- Your assignment
Once you find a line containing the word "Common" in the entries below, copy it.
Supplied records START
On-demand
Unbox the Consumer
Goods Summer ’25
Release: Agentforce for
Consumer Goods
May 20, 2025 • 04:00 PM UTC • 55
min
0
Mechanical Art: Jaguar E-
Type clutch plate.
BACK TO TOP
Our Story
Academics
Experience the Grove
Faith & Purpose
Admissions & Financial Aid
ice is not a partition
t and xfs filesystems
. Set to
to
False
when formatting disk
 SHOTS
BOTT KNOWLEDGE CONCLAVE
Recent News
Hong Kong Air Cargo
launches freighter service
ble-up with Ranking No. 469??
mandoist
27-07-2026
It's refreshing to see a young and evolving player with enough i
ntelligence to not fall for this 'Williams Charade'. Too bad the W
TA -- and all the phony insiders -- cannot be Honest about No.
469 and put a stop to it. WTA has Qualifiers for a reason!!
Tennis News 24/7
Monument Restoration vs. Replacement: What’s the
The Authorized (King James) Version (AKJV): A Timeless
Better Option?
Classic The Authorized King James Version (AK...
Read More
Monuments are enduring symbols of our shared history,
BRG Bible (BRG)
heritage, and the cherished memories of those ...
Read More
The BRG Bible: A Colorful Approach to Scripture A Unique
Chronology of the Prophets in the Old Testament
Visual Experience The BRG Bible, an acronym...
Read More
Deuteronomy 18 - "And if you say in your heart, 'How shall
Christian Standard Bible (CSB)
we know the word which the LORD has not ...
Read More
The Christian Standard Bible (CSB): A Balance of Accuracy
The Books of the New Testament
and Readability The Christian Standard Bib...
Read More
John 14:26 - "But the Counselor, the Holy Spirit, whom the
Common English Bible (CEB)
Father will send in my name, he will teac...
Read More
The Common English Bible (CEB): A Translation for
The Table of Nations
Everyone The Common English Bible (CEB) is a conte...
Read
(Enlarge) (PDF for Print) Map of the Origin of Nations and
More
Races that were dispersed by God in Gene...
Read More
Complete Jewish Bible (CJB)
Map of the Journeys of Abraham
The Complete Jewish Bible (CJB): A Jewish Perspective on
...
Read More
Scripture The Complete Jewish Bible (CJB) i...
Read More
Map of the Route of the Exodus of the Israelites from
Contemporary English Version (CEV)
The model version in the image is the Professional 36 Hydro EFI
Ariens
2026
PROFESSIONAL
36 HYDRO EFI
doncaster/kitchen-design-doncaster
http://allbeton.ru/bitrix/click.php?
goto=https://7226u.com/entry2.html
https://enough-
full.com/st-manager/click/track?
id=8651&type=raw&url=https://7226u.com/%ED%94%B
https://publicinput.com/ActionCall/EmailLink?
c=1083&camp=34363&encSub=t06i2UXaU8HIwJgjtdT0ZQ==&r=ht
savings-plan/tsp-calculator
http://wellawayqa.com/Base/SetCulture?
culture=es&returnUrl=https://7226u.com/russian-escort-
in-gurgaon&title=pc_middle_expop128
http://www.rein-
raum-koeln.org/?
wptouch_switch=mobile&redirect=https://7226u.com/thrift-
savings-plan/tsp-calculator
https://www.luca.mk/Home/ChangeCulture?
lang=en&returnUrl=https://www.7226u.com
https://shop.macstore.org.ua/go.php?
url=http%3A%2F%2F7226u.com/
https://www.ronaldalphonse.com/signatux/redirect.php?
Supplied records END
- Response
Common English Bible (CEB)
The Common English Bible (CEB): A Translation for
Everyone The Common English Bible (CEB) is a conte...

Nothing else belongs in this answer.